I got a lot of comics in 2011, and as people often do at the end of a year, I've taken a moment to reflect on my purchases and share the resulting insights with you, the unwary reader. This is the last day, so if you’re visiting for the first time, I’m afraid you’ll have no idea what’s going on.
The Midnighter and Garth Ennis do graphic, fun violence. Volume One was The Midnighter versus Hitler and time cops. The concept is so high that when high gets a long weekend, it gets Ennis’ Midnightered for three days straight. On paper, it’s diet pepsi and pop tarts.
The execution was pop tarts and the star Rigel. This analogy doesn’t work because those two things don’t “mix” and don’t make bad comics. Maybe it’s not Ennis’ fault. The Midnighter is admittedly a two-faceted badass character; it’s possible that he needs an ensemble to contrast with, or at least a straight man.
The Authority: Stuff that came after "Transfer of Power," but before "The LostYear," not that TLY was all that great.
The Authority murders threats of the “armies of advanced beings who’ve spent millennia traveling between universes” class and lower.

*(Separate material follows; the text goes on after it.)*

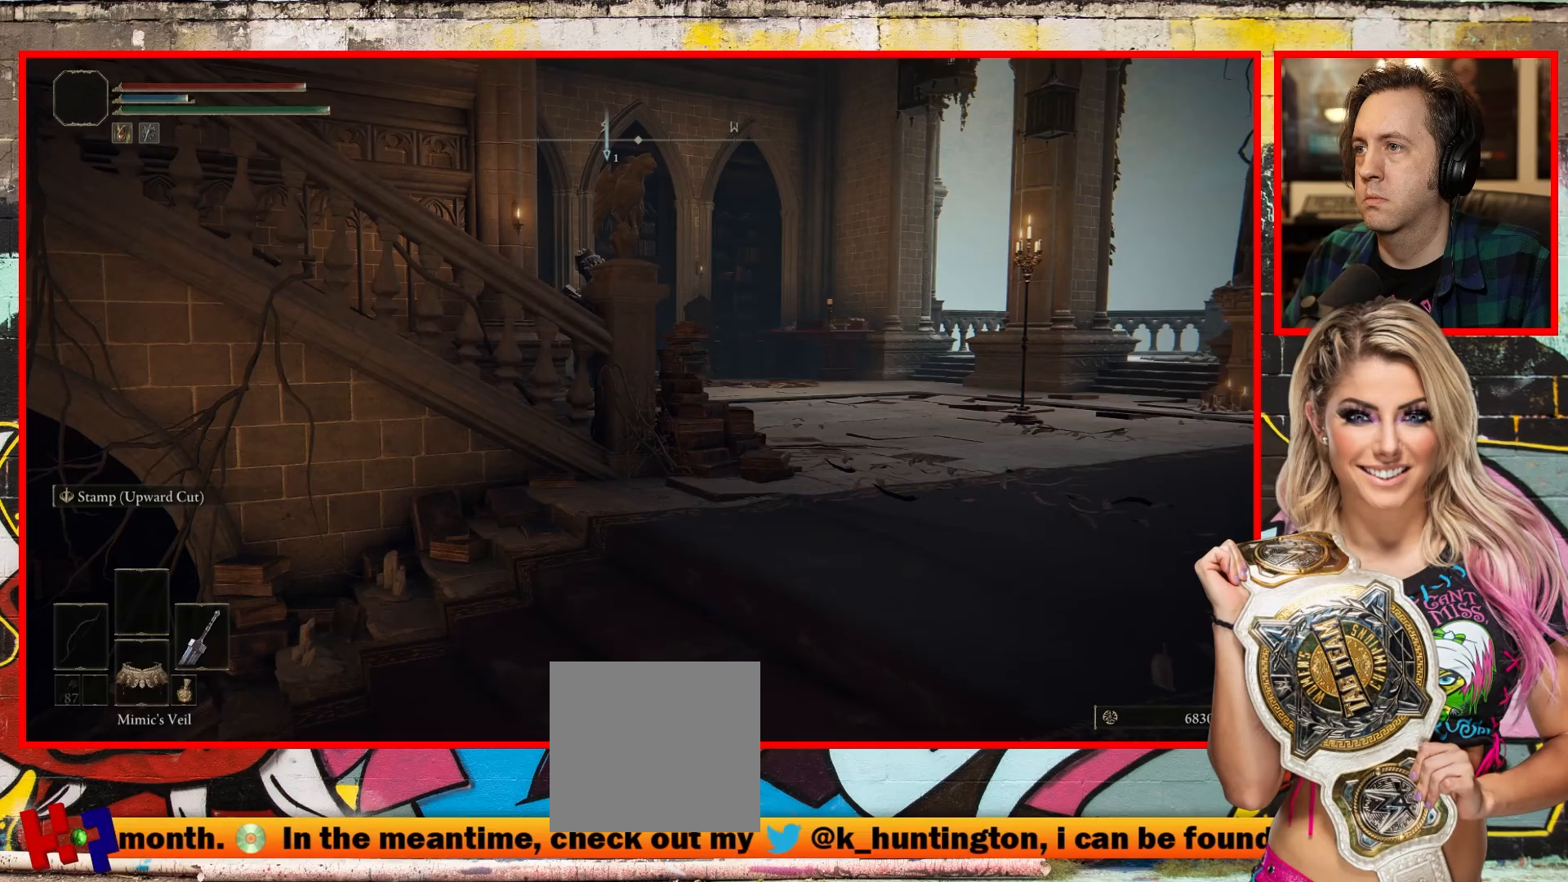
{"buttons": [], "left_stick": "center", "right_stick": "down-left", "events": [[167, "right_stick", "left"], [483, "right_stick", "down-left"]]}
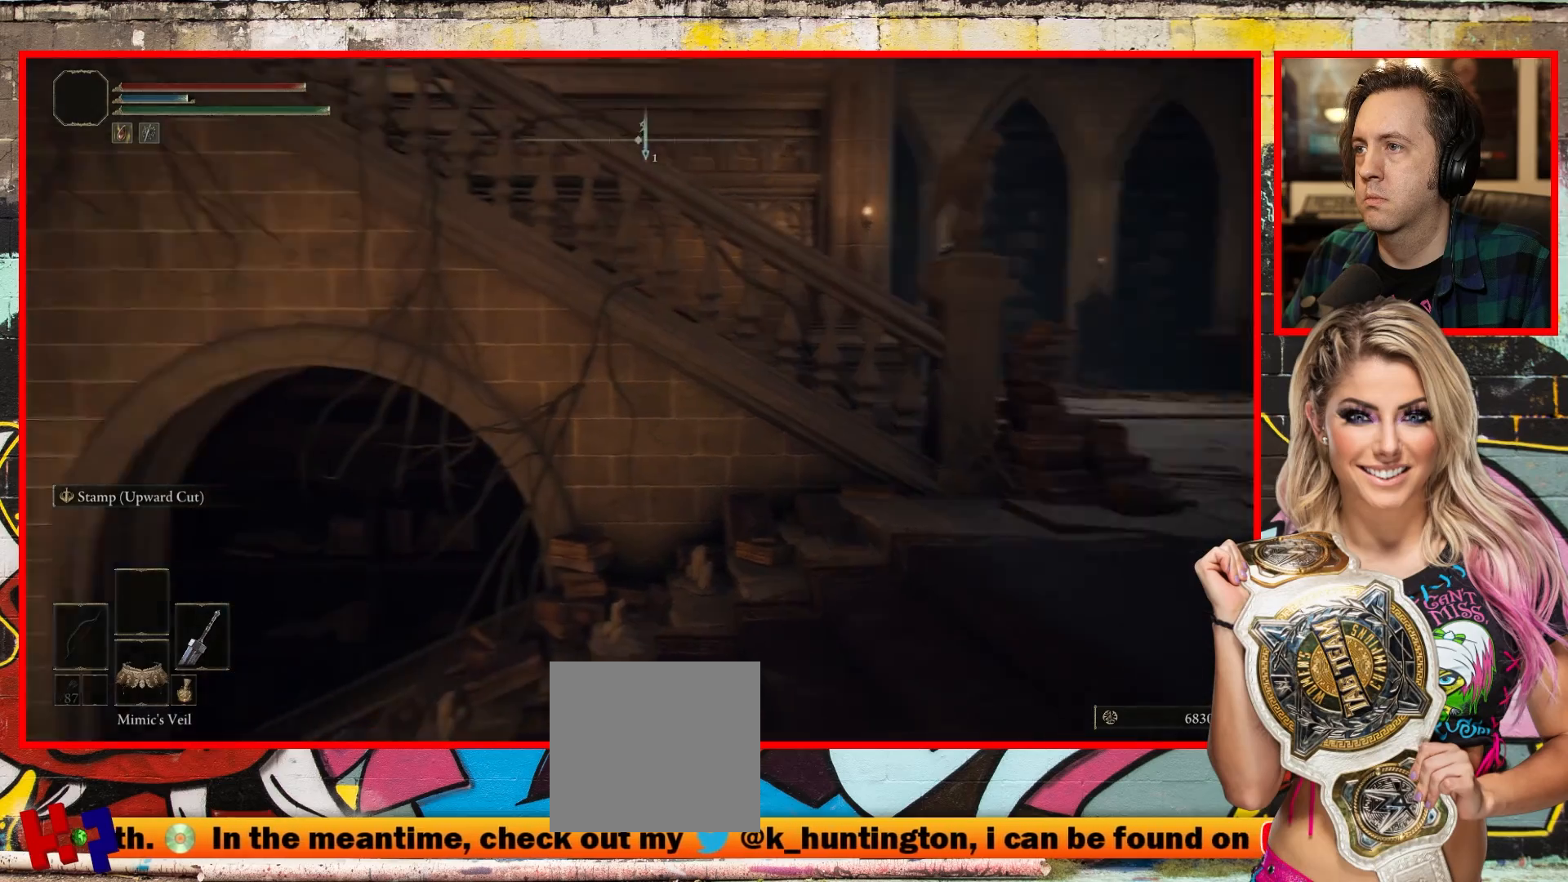
{"buttons": [], "left_stick": "center", "right_stick": "down-left", "events": []}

This makes writing The Authority hard; there is no escalating force and enemies don’t (often) come back from the dead.
You see sporadic character development in the margins of their spectacle fights, but Ellis’ big screen action and Millar’s militant liberal mary sue-ism weren’t what made The Authority legendary; it was that The Authority was nothing like anything in comics. As soon as someone tried to make The Authority like another comic book (even The Authority itself), the venture was doomed.
Joe the Barbarian by Grant Morrison
If The Neverending Story had book babies with, um...I guess The Neverending Story, then you'd have Joe the Barbarian. That's not a bad thing; it's a big story and a small story simultaneously. It's an amazing concept and an exceptional read.
Also, it’s beautiful and Captain Picard is in it. On an unrelated note, it is hard to talk about why good comics are good, but easy to ramble about the failings of bad comics. It sucks that it’s hardcover, but that’s like complaining that All-Star Superman came out in a single trade after I bought the two separate volumes.
Unwritten Vol 1 by Mike Carey and Peter Gross
If I can forgive the parallels between Joe the Barbarian and The Never Ending Story, I can forgive Unwritten for coming across as being a bit too close to Harry Potter and The Truman Show. This alternate history of writers thing is interesting. I’ve heard nothing but praise for this series.
But no. The pat “solve Dad’s old mystery” and “evil conspiracy” angles don’t do a thing for me. Nothing has hooked me. I don’t like these characters. The protagonist never gets his feet under him and neither did I. I might read more, but I wouldn’t pay money to.
FC:R is a 24-pack of Pop-Tarts. There's the, "Spectre and Rene Montoya as The Question? Let's fucking do this!" followed about an hour later with, "Let's never do this again. Can I please vomit now?" It's so much irrelevant, histrionic, artless crap. It addresses the question some (weird) fans might have had about the presence of The Christian God in light of Darkseid's destruction/assimilation of everything in existence. Let me answer that in a much shorter format with fewer pictures of people screaming, crying, and making the most/least obvious foreshadowing for a dues ex rectum in literary history: “Shut up.”#2 Worst
Planetary Vol 4 by Warren Ellis
How do I explain Planetary to you? How do I explain one of the best comics ever written and illustrated? How do I explain that despite drinking deeply from the well of the 20th Century’s richest fiction, it remains something original? How do I explain that it plants a seed in the reader that grows into a brilliant light that makes them want something better from comics, from the world, and from themselves? How do I explain the joy that sinks teeth into the throat of cynicism with the challenge of real change? It is the best comic in comics.
Batman & Robin: From the return of Bruce Wayne up to The Reboot by Grant Morrison, Paul Cornell, Peter Tomasi, and Judd Winick
These aren't mind blowing, but they're consistently solid and, like Breaking Bad, they should be the standard to which their medium is held. Cornell isn’t afraid to present, “Yeah, they blew a whole in this woman’s head and now she’s smarter than ever!” That takes moxie. And I like moxie. Tomasi takes the eye rolling concept of people dressed up like phosphorescent angels work because the overused symbolism is created by a psychotic in context. Winick does a red-headed Jason story. My point is that this book was started by Morrison, but ended up being better than Morrison.